== Given information ==

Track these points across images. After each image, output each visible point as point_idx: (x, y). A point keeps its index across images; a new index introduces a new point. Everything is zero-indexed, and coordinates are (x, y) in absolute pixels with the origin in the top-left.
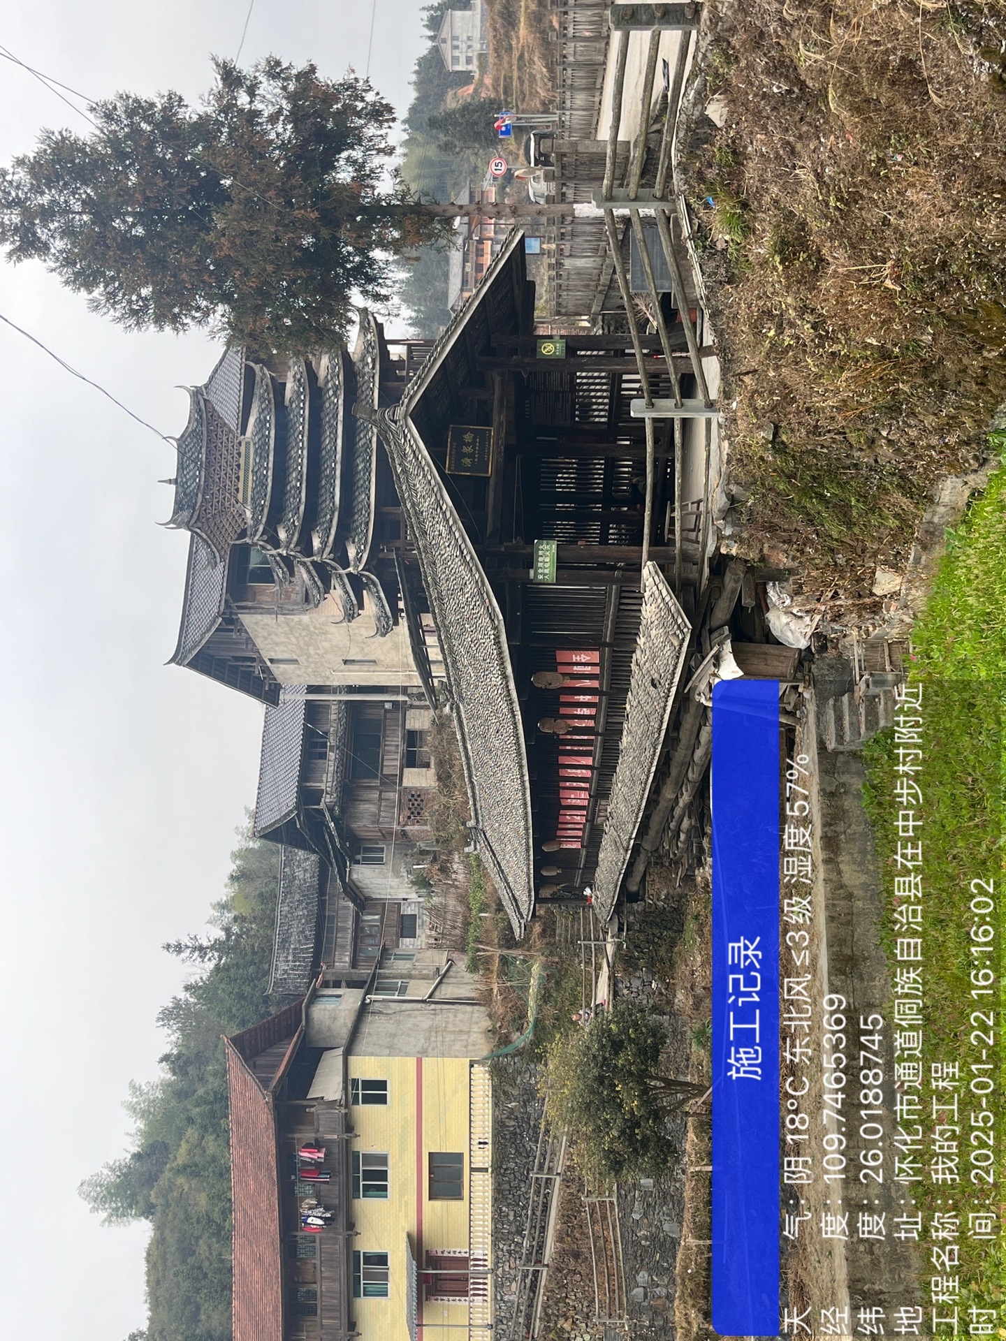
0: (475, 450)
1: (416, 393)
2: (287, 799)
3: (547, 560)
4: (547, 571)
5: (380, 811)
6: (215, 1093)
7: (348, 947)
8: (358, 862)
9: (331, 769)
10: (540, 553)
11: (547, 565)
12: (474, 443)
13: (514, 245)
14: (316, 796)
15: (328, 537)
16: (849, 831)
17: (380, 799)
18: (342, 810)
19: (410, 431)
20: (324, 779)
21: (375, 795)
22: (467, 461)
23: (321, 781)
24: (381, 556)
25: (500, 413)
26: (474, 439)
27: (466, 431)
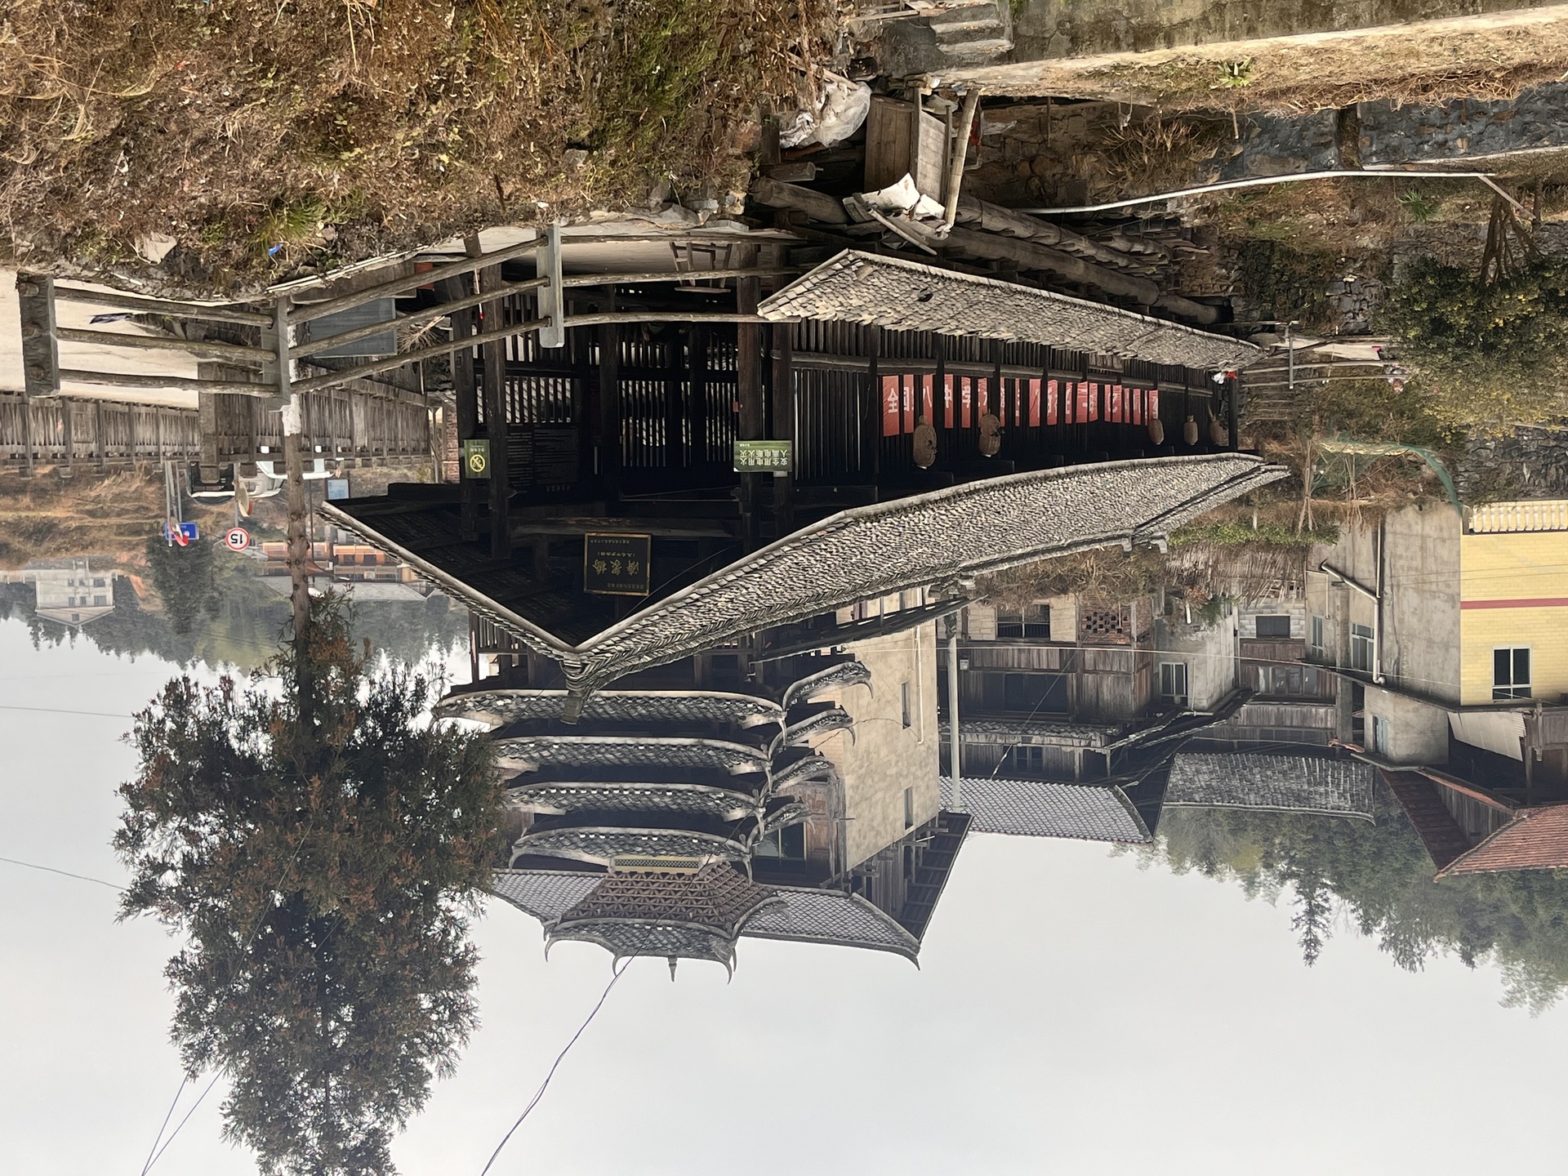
0: (616, 557)
1: (544, 639)
2: (1100, 800)
3: (760, 453)
4: (776, 453)
5: (1111, 672)
6: (1515, 889)
7: (1305, 709)
8: (1185, 700)
9: (1054, 740)
10: (752, 463)
11: (768, 454)
12: (607, 559)
13: (343, 514)
14: (1092, 759)
15: (739, 752)
16: (1125, 13)
17: (1095, 672)
18: (1112, 723)
19: (595, 646)
20: (1069, 749)
21: (1089, 679)
22: (632, 567)
23: (1072, 753)
24: (760, 680)
25: (566, 525)
26: (601, 558)
27: (592, 570)
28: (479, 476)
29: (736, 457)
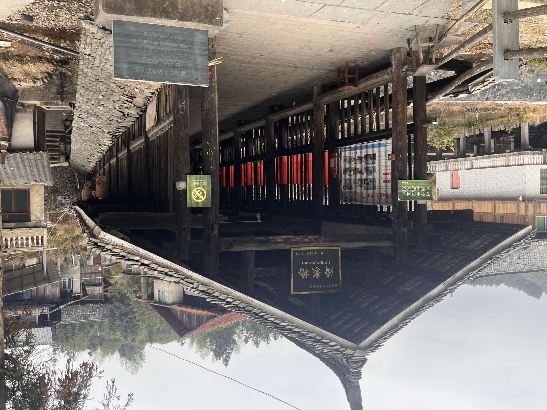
0: (316, 265)
3: (414, 188)
4: (423, 189)
8: (72, 291)
10: (409, 195)
11: (419, 188)
12: (309, 267)
14: (42, 316)
20: (34, 315)
22: (328, 272)
25: (276, 243)
26: (304, 267)
27: (298, 277)
28: (200, 206)
29: (399, 191)
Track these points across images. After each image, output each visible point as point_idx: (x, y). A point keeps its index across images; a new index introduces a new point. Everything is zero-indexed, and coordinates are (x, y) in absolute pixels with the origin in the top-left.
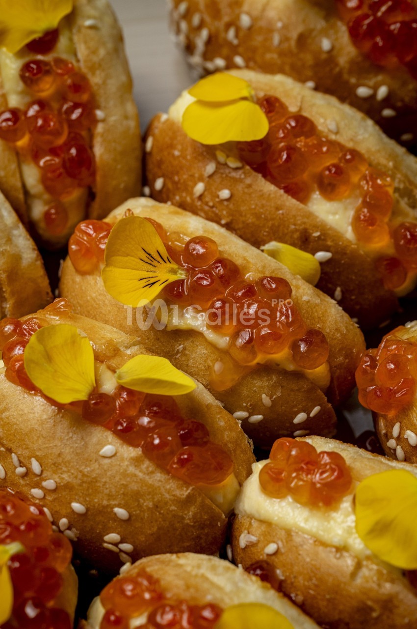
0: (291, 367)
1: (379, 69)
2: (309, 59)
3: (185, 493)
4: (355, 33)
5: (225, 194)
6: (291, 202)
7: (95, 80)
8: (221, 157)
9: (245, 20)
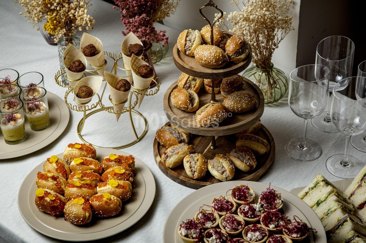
0: (96, 179)
1: (89, 154)
2: (82, 155)
3: (92, 191)
4: (86, 151)
5: (81, 168)
6: (88, 167)
7: (63, 163)
8: (79, 165)
9: (74, 154)
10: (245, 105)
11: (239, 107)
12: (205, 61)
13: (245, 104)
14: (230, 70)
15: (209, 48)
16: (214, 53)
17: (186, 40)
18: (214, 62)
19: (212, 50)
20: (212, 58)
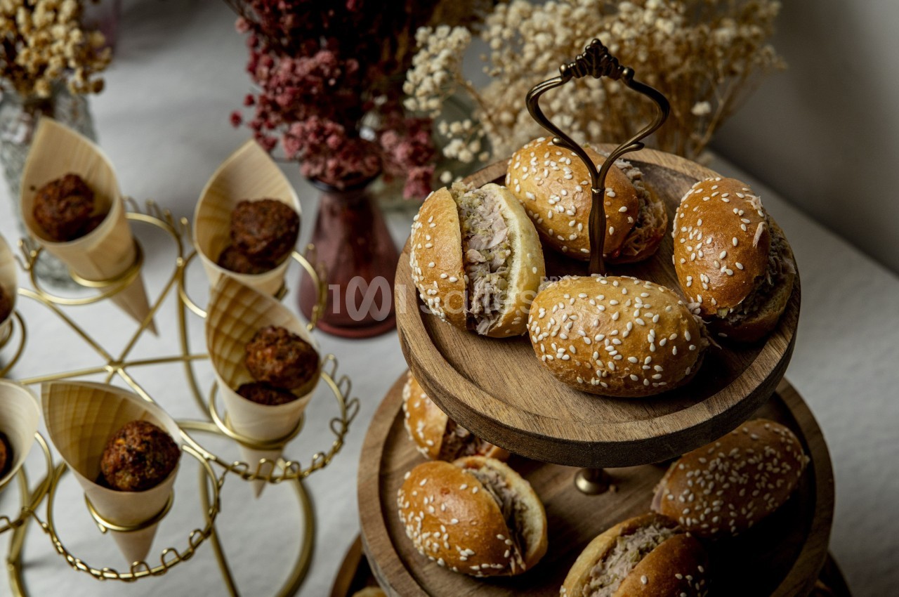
10: (772, 499)
11: (750, 515)
12: (609, 375)
13: (770, 497)
14: (738, 398)
15: (612, 302)
16: (652, 332)
17: (467, 265)
18: (656, 376)
19: (636, 313)
20: (648, 359)
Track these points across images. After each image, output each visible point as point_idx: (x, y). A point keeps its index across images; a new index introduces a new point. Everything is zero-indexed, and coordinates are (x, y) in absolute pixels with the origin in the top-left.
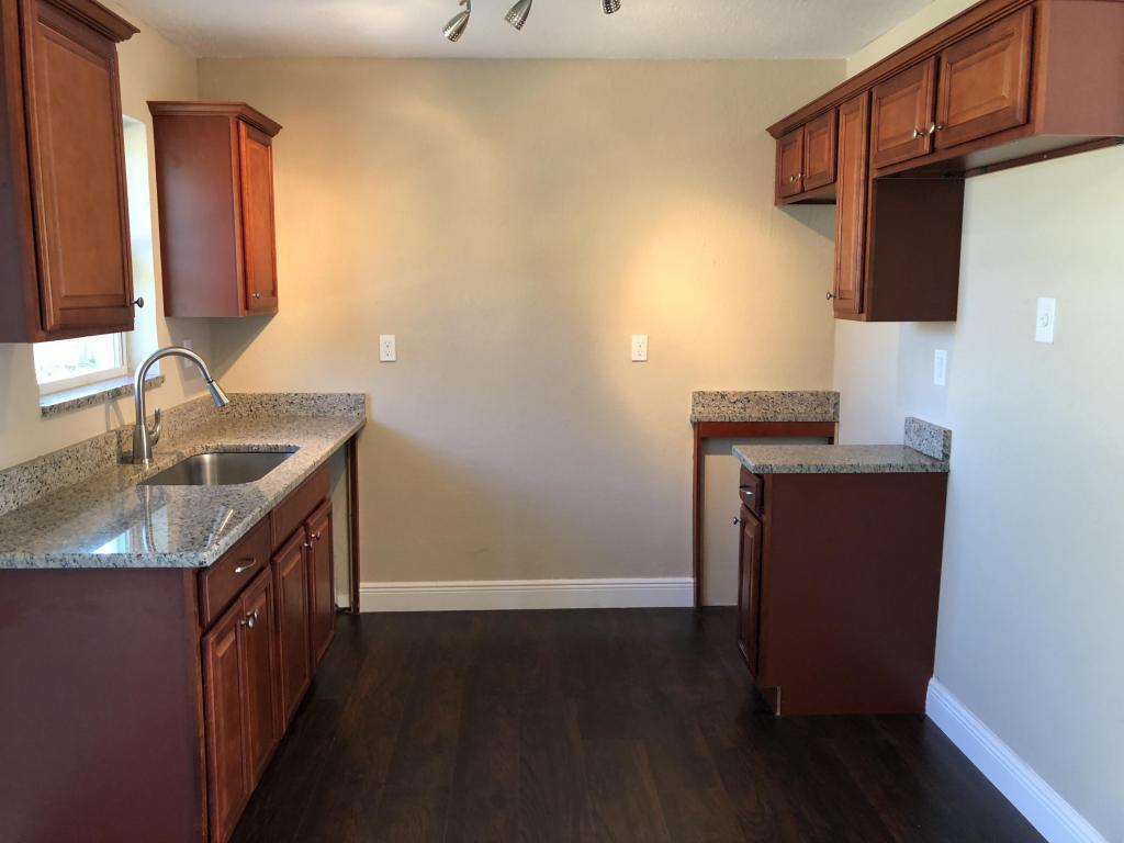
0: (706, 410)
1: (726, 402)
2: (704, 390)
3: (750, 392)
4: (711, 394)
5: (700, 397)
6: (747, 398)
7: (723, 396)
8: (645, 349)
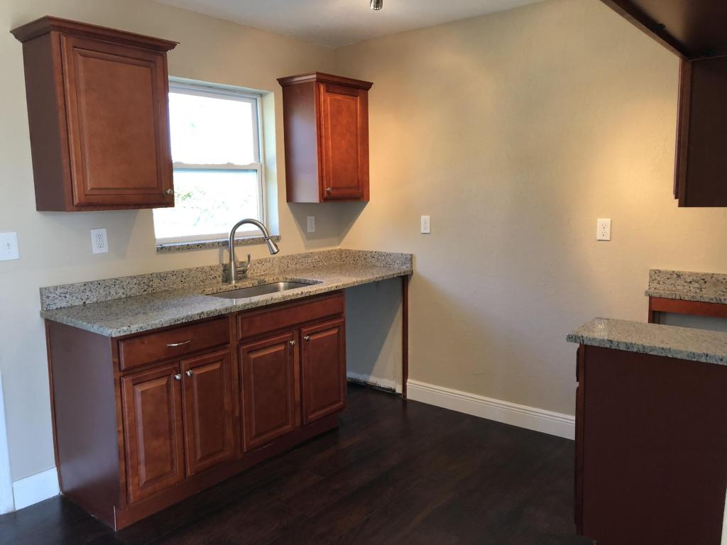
0: (661, 287)
1: (680, 282)
2: (661, 268)
3: (708, 274)
4: (666, 272)
5: (655, 275)
6: (703, 279)
7: (678, 276)
8: (608, 230)
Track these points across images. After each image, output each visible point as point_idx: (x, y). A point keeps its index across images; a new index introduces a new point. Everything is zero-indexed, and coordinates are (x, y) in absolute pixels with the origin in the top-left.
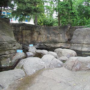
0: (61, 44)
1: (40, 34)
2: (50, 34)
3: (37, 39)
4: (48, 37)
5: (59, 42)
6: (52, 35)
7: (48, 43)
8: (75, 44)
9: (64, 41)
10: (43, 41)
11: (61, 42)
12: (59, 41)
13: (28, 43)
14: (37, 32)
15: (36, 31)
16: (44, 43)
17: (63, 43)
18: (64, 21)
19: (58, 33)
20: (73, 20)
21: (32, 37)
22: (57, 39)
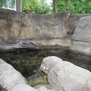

===

* What to work on:
Take the material above from the line containing "4: (711, 394)" up to and including the line containing "4: (48, 37)" and retype it exactly, without any pictures.

* Task response:
4: (711, 394)
5: (700, 397)
6: (747, 398)
7: (723, 396)
8: (645, 349)
0: (661, 287)
1: (680, 282)
2: (661, 268)
3: (708, 274)
4: (666, 272)
5: (655, 275)
6: (703, 279)
7: (678, 276)
8: (608, 230)
Track these points across images. After each image, output each visible point as point_idx: (x, y). A point keeps its index across images; a new index introduces a new point. Everything is zero-indexed, and coordinates are (x, y) in absolute pixels with the origin in the top-left.
0: (61, 44)
1: (40, 34)
2: (50, 34)
3: (37, 39)
4: (48, 37)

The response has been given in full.